### TASK INPUT
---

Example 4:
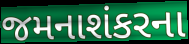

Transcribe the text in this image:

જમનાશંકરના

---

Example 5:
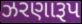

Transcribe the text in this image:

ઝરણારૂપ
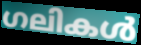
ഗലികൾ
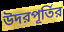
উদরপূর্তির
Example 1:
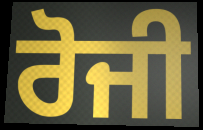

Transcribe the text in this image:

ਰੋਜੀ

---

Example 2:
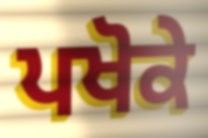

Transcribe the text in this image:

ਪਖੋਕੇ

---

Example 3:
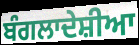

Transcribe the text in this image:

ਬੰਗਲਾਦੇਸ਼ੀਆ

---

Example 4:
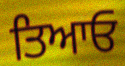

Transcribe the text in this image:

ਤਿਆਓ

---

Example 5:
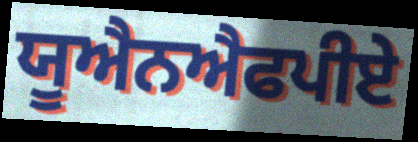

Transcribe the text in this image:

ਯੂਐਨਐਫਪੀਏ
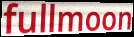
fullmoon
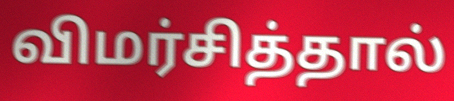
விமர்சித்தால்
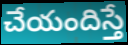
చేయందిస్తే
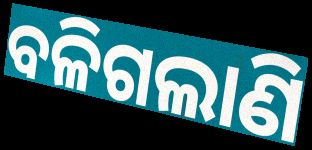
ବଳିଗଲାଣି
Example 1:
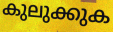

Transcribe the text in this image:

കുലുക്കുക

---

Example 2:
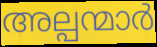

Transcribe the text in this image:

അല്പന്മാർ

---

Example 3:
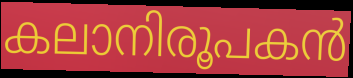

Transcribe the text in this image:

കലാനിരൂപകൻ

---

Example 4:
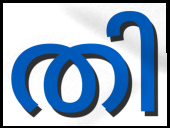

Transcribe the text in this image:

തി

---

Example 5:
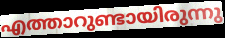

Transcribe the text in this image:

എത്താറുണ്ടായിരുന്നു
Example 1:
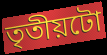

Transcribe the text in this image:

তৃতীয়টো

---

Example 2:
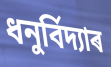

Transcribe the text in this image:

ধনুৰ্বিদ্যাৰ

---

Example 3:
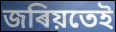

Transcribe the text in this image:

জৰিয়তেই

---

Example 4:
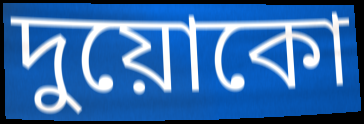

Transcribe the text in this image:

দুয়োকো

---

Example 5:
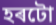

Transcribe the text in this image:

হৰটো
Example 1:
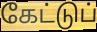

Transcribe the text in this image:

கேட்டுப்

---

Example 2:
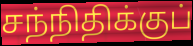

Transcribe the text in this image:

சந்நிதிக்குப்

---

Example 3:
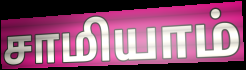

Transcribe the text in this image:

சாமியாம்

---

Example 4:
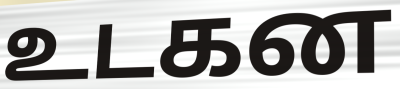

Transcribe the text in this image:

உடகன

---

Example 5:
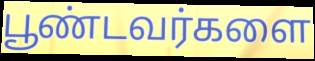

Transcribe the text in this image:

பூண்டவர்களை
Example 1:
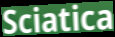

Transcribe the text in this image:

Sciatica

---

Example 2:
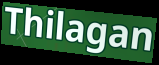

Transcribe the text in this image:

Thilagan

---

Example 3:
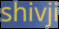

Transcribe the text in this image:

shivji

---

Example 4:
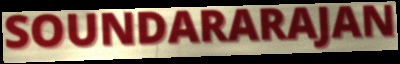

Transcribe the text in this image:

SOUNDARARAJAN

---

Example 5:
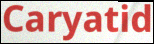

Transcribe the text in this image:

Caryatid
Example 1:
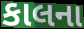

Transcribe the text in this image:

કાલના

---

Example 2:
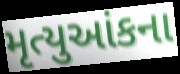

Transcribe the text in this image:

### AIM OF THE EXERCISE
Reproduce every item above word for word, leaving out the pictures.

### TASK RESULT
---

Example 4:

Transcribe the text in this image:

જમનાશંકરના

---

Example 5:

Transcribe the text in this image:

ઝરણારૂપ
ഗലികൾ
উদরপূর্তির
Example 1:

Transcribe the text in this image:

ਰੋਜੀ

---

Example 2:

Transcribe the text in this image:

ਪਖੋਕੇ

---

Example 3:

Transcribe the text in this image:

ਬੰਗਲਾਦੇਸ਼ੀਆ

---

Example 4:

Transcribe the text in this image:

ਤਿਆਓ

---

Example 5:

Transcribe the text in this image:

ਯੂਐਨਐਫਪੀਏ
fullmoon
விமர்சித்தால்
చేయందిస్తే
ବଳିଗଲାଣି
Example 1:

Transcribe the text in this image:

കുലുക്കുക

---

Example 2:

Transcribe the text in this image:

അല്പന്മാർ

---

Example 3:

Transcribe the text in this image:

കലാനിരൂപകൻ

---

Example 4:

Transcribe the text in this image:

തി

---

Example 5:

Transcribe the text in this image:

എത്താറുണ്ടായിരുന്നു
Example 1:

Transcribe the text in this image:

তৃতীয়টো

---

Example 2:

Transcribe the text in this image:

ধনুৰ্বিদ্যাৰ

---

Example 3:

Transcribe the text in this image:

জৰিয়তেই

---

Example 4:

Transcribe the text in this image:

দুয়োকো

---

Example 5:

Transcribe the text in this image:

হৰটো
Example 1:

Transcribe the text in this image:

கேட்டுப்

---

Example 2:

Transcribe the text in this image:

சந்நிதிக்குப்

---

Example 3:

Transcribe the text in this image:

சாமியாம்

---

Example 4:

Transcribe the text in this image:

உடகன

---

Example 5:

Transcribe the text in this image:

பூண்டவர்களை
Example 1:

Transcribe the text in this image:

Sciatica

---

Example 2:

Transcribe the text in this image:

Thilagan

---

Example 3:

Transcribe the text in this image:

shivji

---

Example 4:

Transcribe the text in this image:

SOUNDARARAJAN

---

Example 5:

Transcribe the text in this image:

Caryatid
Example 1:

Transcribe the text in this image:

કાલના

---

Example 2:

Transcribe the text in this image:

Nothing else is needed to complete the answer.